Want to see more? Here’s the YouTube playlist of all the demos featured in the workshop, plus the complete playback.

Install MiniKF

In the workshop I showed how MiniKF is the easiest way to get started with Kubeflow on the platform of your choice (AWS or GCP). Want to try it for yourself? Here’s the links:

Try the Titanic Disaster Tutorial for Yourself

If you’d like to work through the Titanic Disaster notebook yourself, check out the guided tutorial on Arrikto Academy.

Need help?

Join the Kubeflow Community on Slack and make sure to add the #minikf channel to your workspace. The #minikf channel is your best resource for immediate technical assistance regarding all things MiniKF!

Missed the Feb 9 workshop?

If you were unable to join us this week, but would still like to attend a workshop in the future, register for one of these upcoming workshops.

Q&A from the workshop

Below is a summary of some of the questions that popped into the Q&A box during the workshop. [Edited for readability and brevity.]

What is the relation between Kubeflow and Arrikto?

On the community side, Arrikto has been contributing to the Kubeflow project since version 0.4. Along with participating in various working groups (WGs), they are also members of the release management teams for versions 1.3, 1.4 & 1.5. Finally, they help organize 12 Kubeflow/MLOps Meetups and deliver free weekly workshops, training, and certification programs.

Since Kubeflow runs on Kubernetes, can it run on public clouds?

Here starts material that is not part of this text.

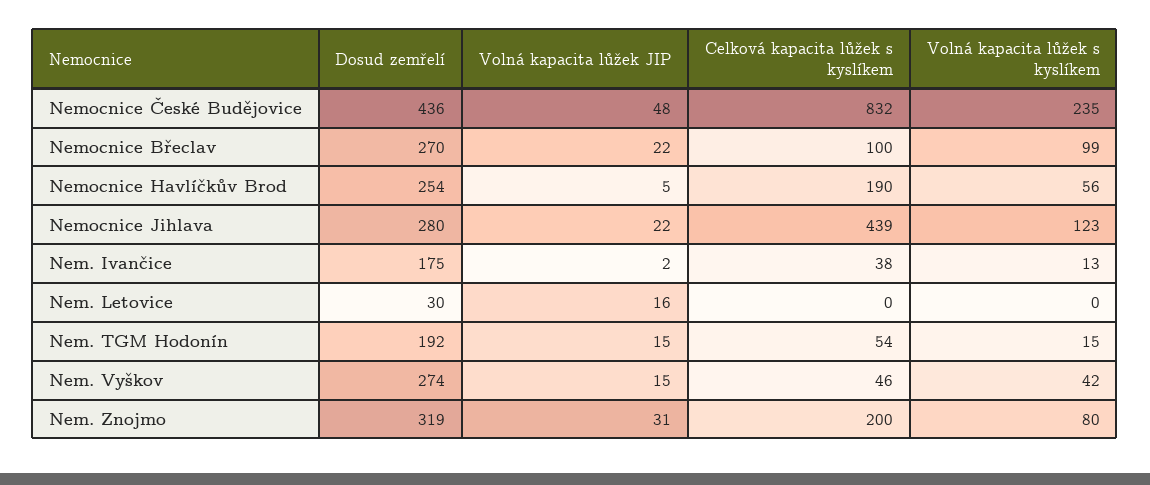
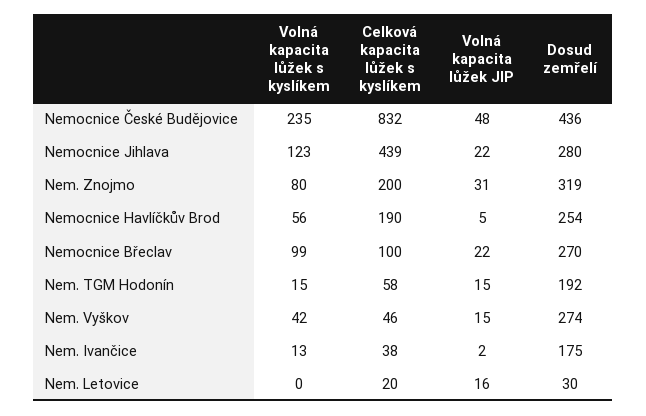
Celková kapacita lůžek s kyslíkem, Nem. Letovice: 0 -> 20
Celková kapacita lůžek s kyslíkem, Nem. TGM Hodonín: 54 -> 58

Yes! Kubeflow can theoretically run anywhere Kubernetes can. For example, you have the following packaged distribution options on the following clouds:

AWS

Google Cloud

Azure

Kubeflow on Azure, by Microsoft
Enterprise Kubeflow on AKS, by Arrikto

I am planning on deploying Kubeflow on GCP. Are there step by step instructions for how to get MiniKF up and running on GCP similar to the AWS instructions shown?

Yes. Check out: https://www.arrikto.com/minikf-on-gcp-installation-instructions/

I’d like to install Kubeflow on AKS. Can I do this using the manifests advanced option?

At Arrikto we offer a packaged distribution of Kubeflow 1.4 for AKS. You can also check out the Kubeflow on Azure docs on how to get up and running, with what currently appears to be an older Kubeflow 1.2 version. You can also try to install Kubeflow on your own from the latest Kubeflow 1.4 manifests.

Can we have a pipeline that calls big data processing jobs using Spark inside of Kubeflow Pipelines?

Yes. It is a common practice to call Spark jobs from within Kubeflow. In fact, we’ve had two talks on this topic at previous Meetups. Check them out:

Is it possible to add the Kale extension to an existing Kubeflow Notebook Server that is running on GCP? If so, are their instructions?

We are working on a way to do this. Stayed tuned for some exciting developments in regards to Kale.

Can MiniKF run locally, on a laptop?

You can do this via Vagrant and VirtualBox. However, it does require significant resources to be available, 32GB of RAM, 2 CPUS and 40 GBs of storage at least. Because of this, we don’t recommend local installs if you have GCP or AWS available as deployment platforms. Additionally, you’ll need to account for resources to actually run your experiments. But, it can be done.